A military contractor ID removed from the suspect's body matched the appearance of the dead man, a law enforcement source said.

Authorities said at least 13 people -- including the suspect -- were killed and about a dozen others were injured in the shooting, which put government buildings on lockdown and sent police SWAT teams rushing to the scene.

It's unclear whether additional gunmen opened fire at the headquarters for Naval Sea Systems Command -- and why the shooting occurred.

One other gunman may be on the loose, police said.

Washington Metropolitan Police Chief Cathy Lanier declined to provide specifics about why police believed others could be tied to the shooting.

Police cleared one person they had been looking for in connection with the shooting, saying in a Twitter post that a white man in a tan outfit had "been identified and is not a suspect or person of interest."

"We still don't know all the facts. But we do know that several people have been shot and some have been killed," President Barack Obama said earlier Monday afternoon. "So we are confronting yet another mass shooting. And today it happened on a military installation in our nation's capital."

Obama called the shooting a "cowardly act" that targeted military and civilians serving their country.

"They know the dangers of serving abroad," he said, "but today they faced the unimaginable violence that we wouldn't have expected here at home."

Witness: 'He aimed his gun at us' and fired

Witness: People pushed their way out of building

The violence started unfolding at 8:20 a.m. when several shots were fired inside the southeast Washington facility.

Police spokesman Chris Kelly earlier described a suspect as an adult male, about 6 feet tall with a bald head and medium complexion, dressed in a black top and black jeans.

Two witnesses told CNN affiliate WJLA-TV that they heard a fire alarm go off in the building where they worked, then saw a man with a rifle down the hallway as they exited the building.

"He aimed the gun and fired our way," a man who identified himself as Todd Brundidge told WJLA, adding, "I couldn't believe it."

People frantically ran down stairs to get out of the building, Brundidge said.

"They were pushing. They were shoving. People were falling down," he told WJLA. "As we came outside, people were climbing the wall trying to get over the wall to get out. .... It was just crazy."

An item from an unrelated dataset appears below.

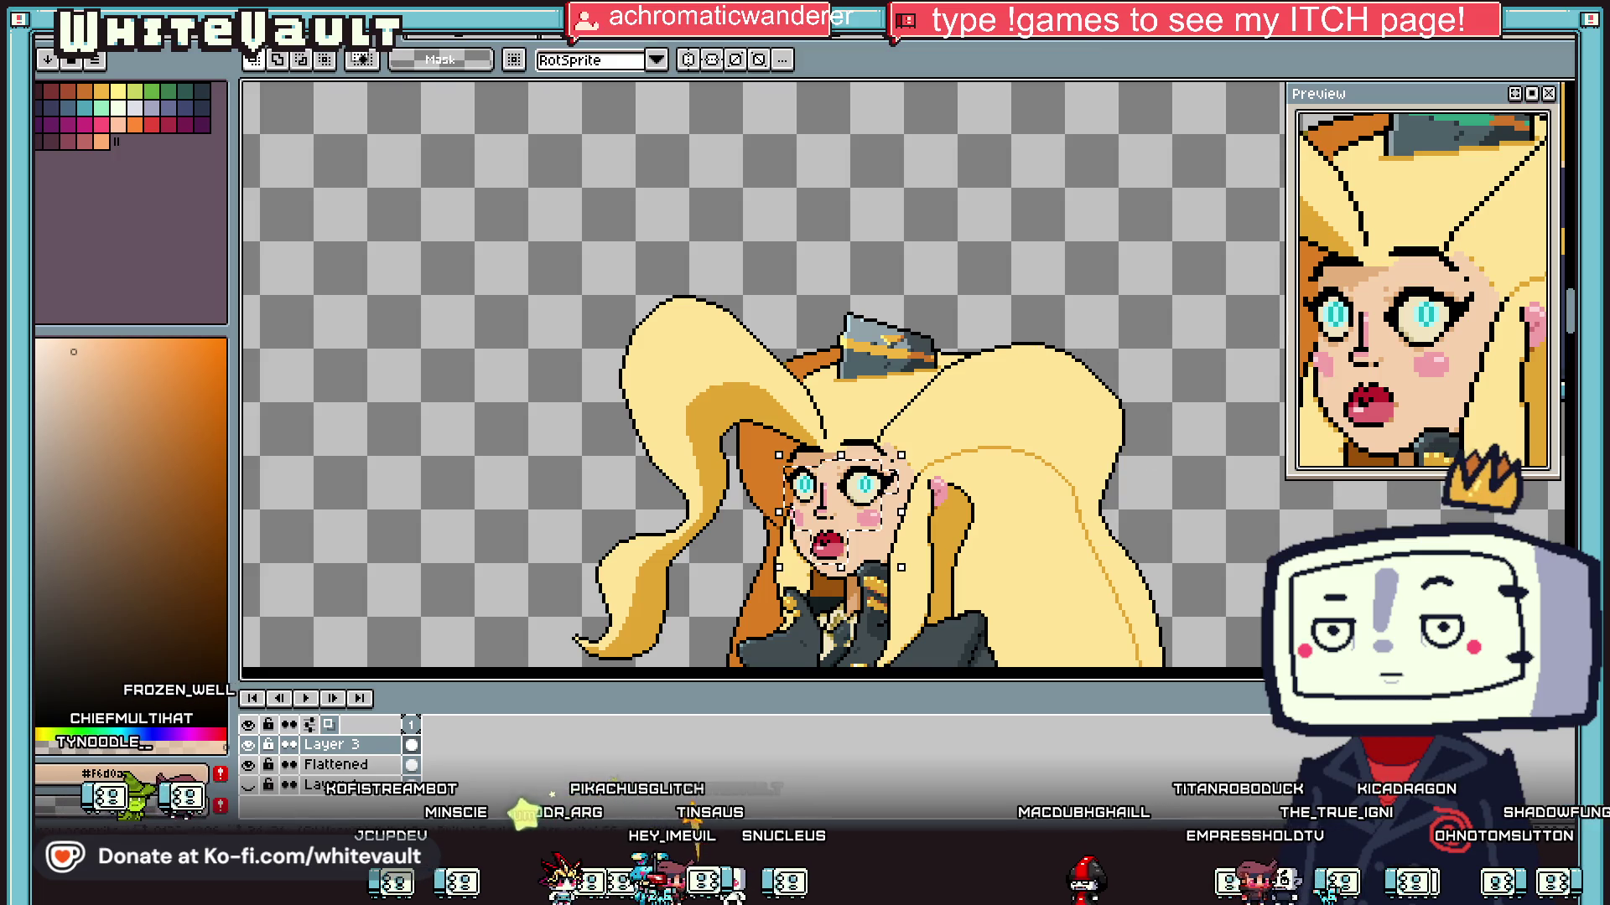
{"action": "key", "text": "b"}
{"action": "scroll", "coordinate": [1162, 431], "scroll_direction": "down", "scroll_amount": 4}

The injured included a Washington police officer who has been hospitalized, and a base security guard officer, said Metropolitan Police Department spokeswoman Saray Leon.

Victims in surgery

Three people, including the D.C. police officer, were admitted to MedStar Washington Hospital Center with multiple gunshot wounds. They are expected to survive, chief medical officer Janis Orlowski told reporters.

One person was pronounced dead at George Washington University Hospital, according to Dr. Babak Sarani, chief of trauma and acute care there.

SWAT teams swarm area

Meanwhile, at the Navy yard, helicopters hovered overhead. In one chopper, there appeared to be a police sniper peering out, with a scope at the ready.

The Bureau of Alcohol, Tobacco, Firearms and Explosives sent a team of about 20 special agents to the scene, a law enforcement official said. The team was the same group that helped apprehend Boston Marathon bombing suspect Dzhokhar Tsarnaev, the official said.

Emergency personnel, the FBI, U.S. Capitol Police and local D.C. police responded to the shooting, shutting down traffic in the area on the District's south side along the Anacostia River. Some people were evacuated, and others sheltered in place.

Paul Williams, who works at a nearby nonprofit, was headed to his office when he witnessed panic at the Navy yard.

"I heard four rapid bangs -- bang, bang, bang, bang," he said.

At first, he thought it was construction noise, but less than a minute later, he saw hundreds of people coming toward him.

"I didn't know what was happening. I just ran with them," Williams said. "Everyone seemed scared. People were crying. People were being consoled and calling loved ones and family."

Government buildings, schools tighten security

Security was stepped up at the Pentagon.

At least eight schools were on lockdown as a precaution, the Washington public schools said.

Air traffic to Reagan National Airport in northern Virginia, the closest airport to downtown Washington, was suspended but later resumed, the Federal Aviation Administration said.

The headquarters -- the workplace for about 3,000 people -- is the largest of the Navy's five system commands. It has a fiscal year budget of nearly $30 billion.

"With a force of 60,000 civilian, military and contract support personnel, NAVSEA engineers, builds, buys and maintains the Navy's ships and submarines and their combat systems," the Navy said.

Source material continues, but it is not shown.